Skoda Facebook Connect

skoda car shotWe are all told to use the Web to its full effect to make communications with customers meaningful and deeply participative. But do your customers really want to upload videos of themselves singing about your brand of dog food, or choose how the next supermarket ad will end from 14 options, or even fill in a three stage sign-up form?
In short, ‘Yes’, but only if you are Nike or Diesel or any of the tiny number of brands that people actively choose to be associated to. For all other brands the answer is even shorter. ‘No’.
So how do these brands appear engaging, but keep such a low level of participation that users don’t just bounce to the next page in their idle search for content?
Well Archilbald Ingall Stretton has done just that this week with its new Facebook Connect microsite for Skoda, a brand that historically has sent would-be consumers running for the hills.
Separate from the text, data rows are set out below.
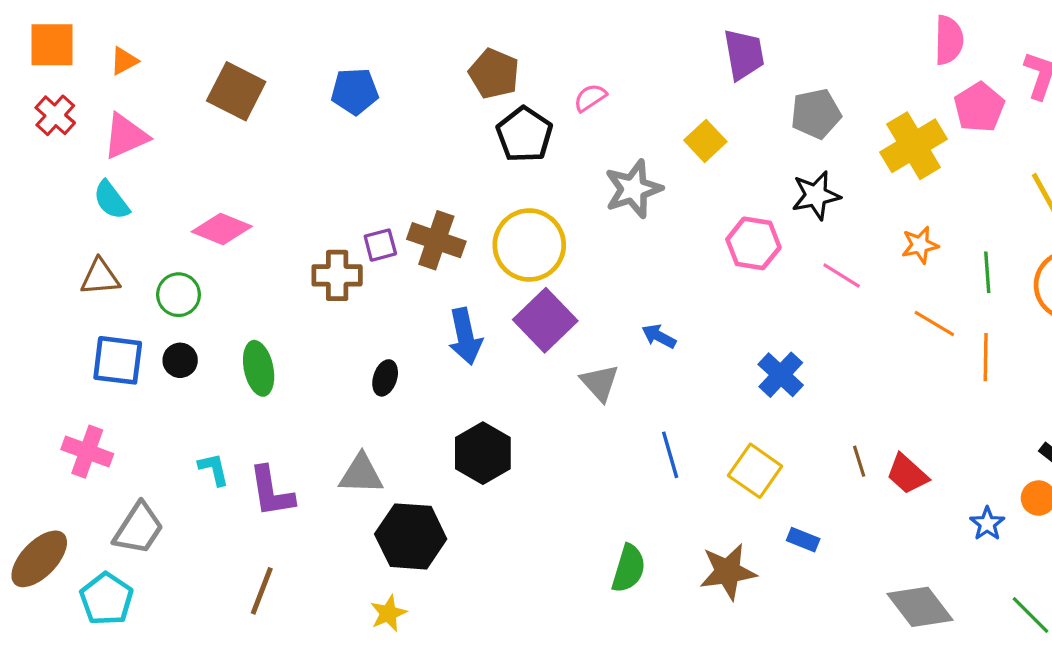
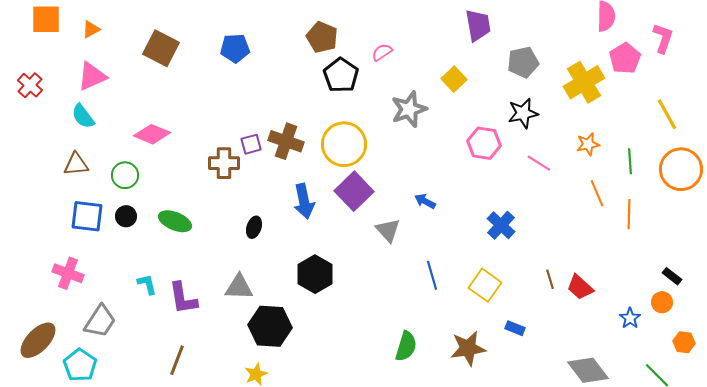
red cross: (55, 115) -> (30, 85), moved
orange line: (934, 323) -> (597, 193), turned 36
green ellipse: (259, 368) -> (175, 221), turned -56

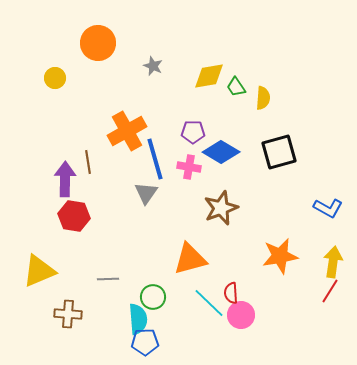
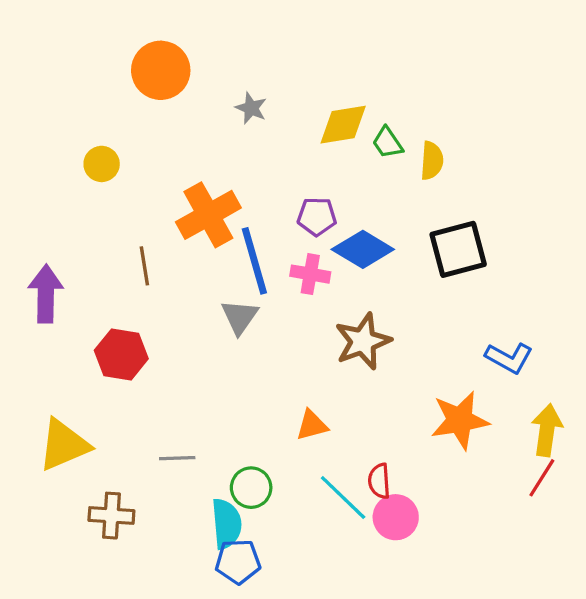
yellow circle: (55, 78) -> (102, 164), moved
purple arrow: (65, 179) -> (46, 294), moved
blue L-shape: (328, 208) -> (509, 358), moved
orange triangle: (190, 259) -> (312, 425), size x0.6

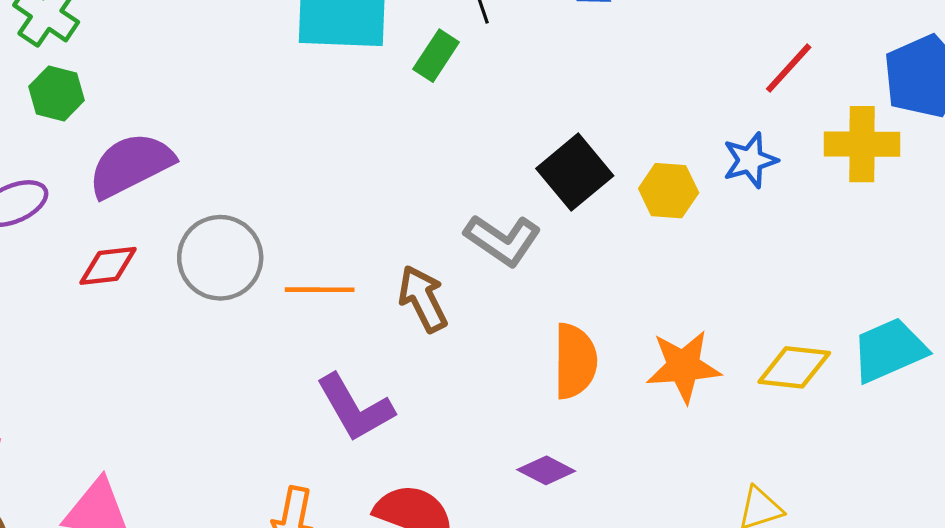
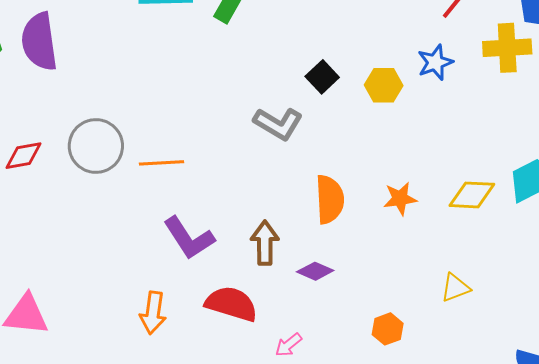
purple semicircle: (131, 165) -> (39, 42), moved, turned -68
black square: (575, 172) -> (322, 77), size x0.7
brown arrow: (423, 299) -> (265, 243), moved, turned 30
orange star: (683, 366) -> (400, 199), size x0.7

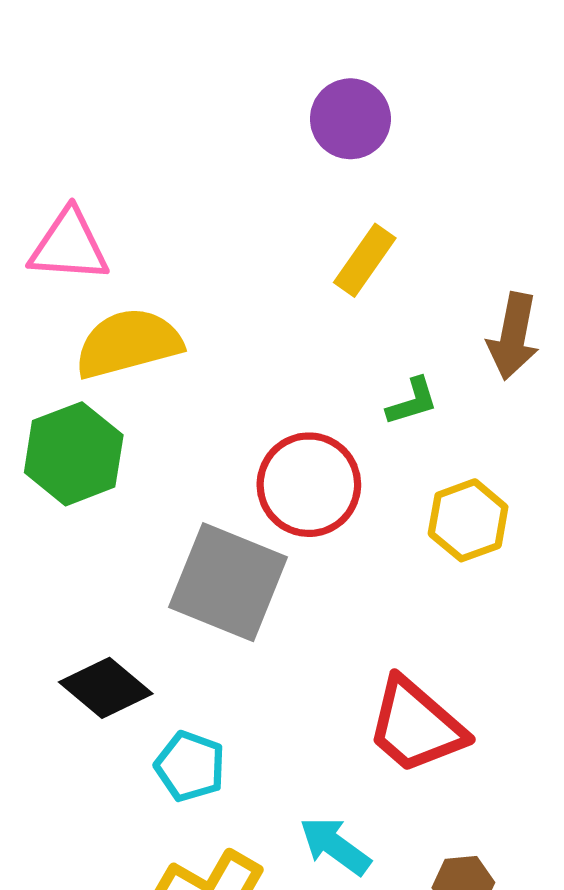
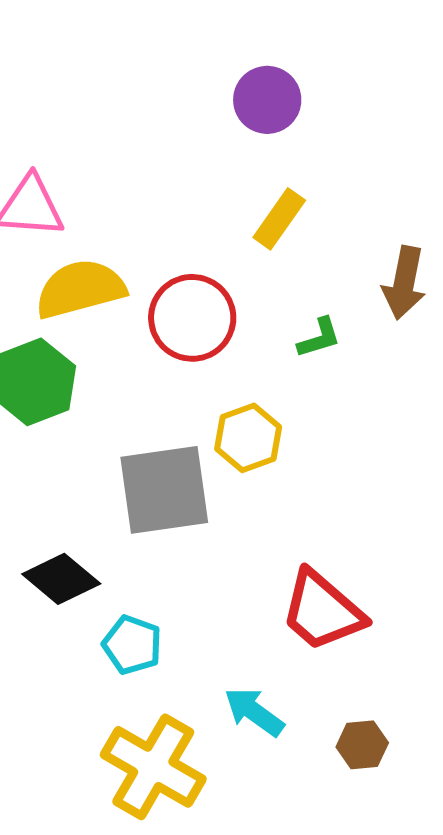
red circle: (309, 485) -> (192, 318), moved
yellow hexagon: (468, 520) -> (248, 438), moved
gray square: (228, 582) -> (164, 490), turned -30

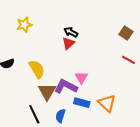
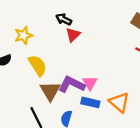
yellow star: (24, 25) -> (23, 35), moved
black arrow: (71, 32) -> (64, 19), moved
pink triangle: (81, 78) -> (90, 83), moved

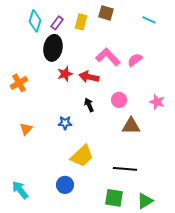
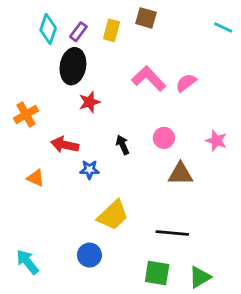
cyan line: (149, 20) -> (223, 28), moved
red arrow: (89, 77) -> (65, 145), moved
orange triangle: (26, 129) -> (36, 178), turned -48

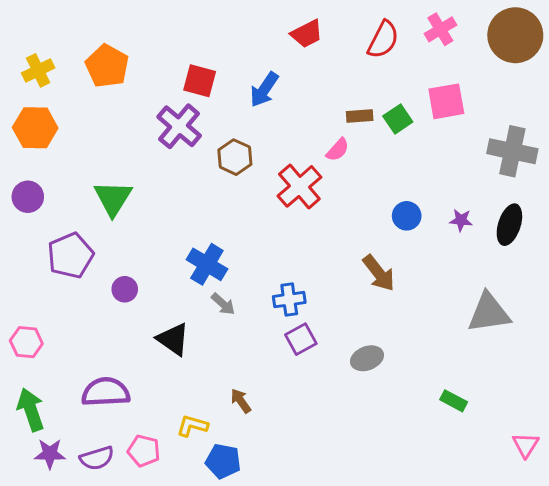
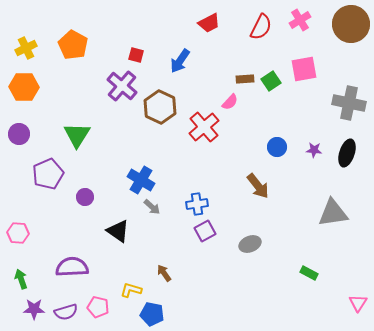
red square: (200, 81) -> (136, 55), size x0.7
brown hexagon: (235, 157) -> (160, 107), size x1.4
green arrow: (31, 410) -> (21, 279), size x0.7

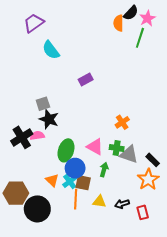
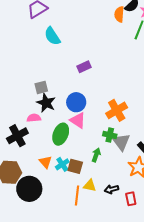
orange cross: (122, 122) -> (117, 110), size x1.5
black cross: (22, 137) -> (17, 136), moved
pink triangle: (95, 147) -> (78, 120), moved
gray triangle: (129, 154) -> (121, 142), turned 30
blue circle: (75, 168) -> (76, 102), moved
orange line: (76, 199) -> (77, 196), moved

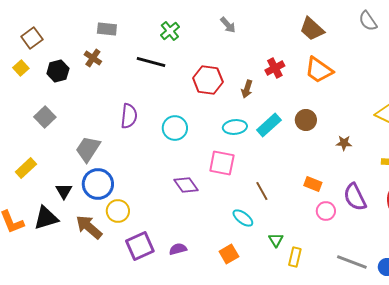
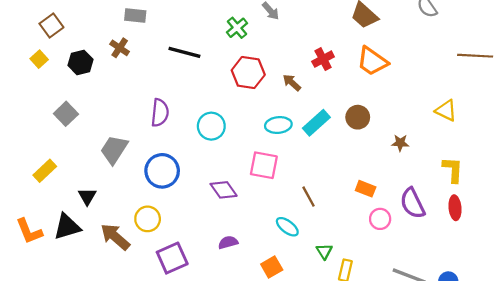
green cross: (170, 31) -> (237, 28), moved
brown arrow: (247, 89) -> (292, 83), turned 114
blue circle: (98, 184) -> (162, 171), moved
purple semicircle: (178, 249) -> (228, 242), moved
Its site integrates seamlessly with the advertising positioning for the new Fabia VRS, and gives viewers the chance to win either the Skoda full of lovely stuff, or the Skoda VRS made of meaner stuff.
How? Well that depends on how mean (or lovely) you’ve been on Facebook. The microsite scrapes your data based on how many likes or dislikes you have, how many friends you’ve got, and even how often you wish people a Happy Birthday. It then places you on sliding scale, and the people with the highest and lowest scores win the cars. And all with the click of one button.
Your friends can then affect your score by rating you within Facebook, thus spreading the love, the hate, and the campaign. It’s brilliant, but better than that, it’s simple.
Clients will see this, and no doubt demand you create one too. But what really makes this work is the massive TV spend that lets online users search out the new mean Skoda in the first place. That’s really using the Web to its full effect.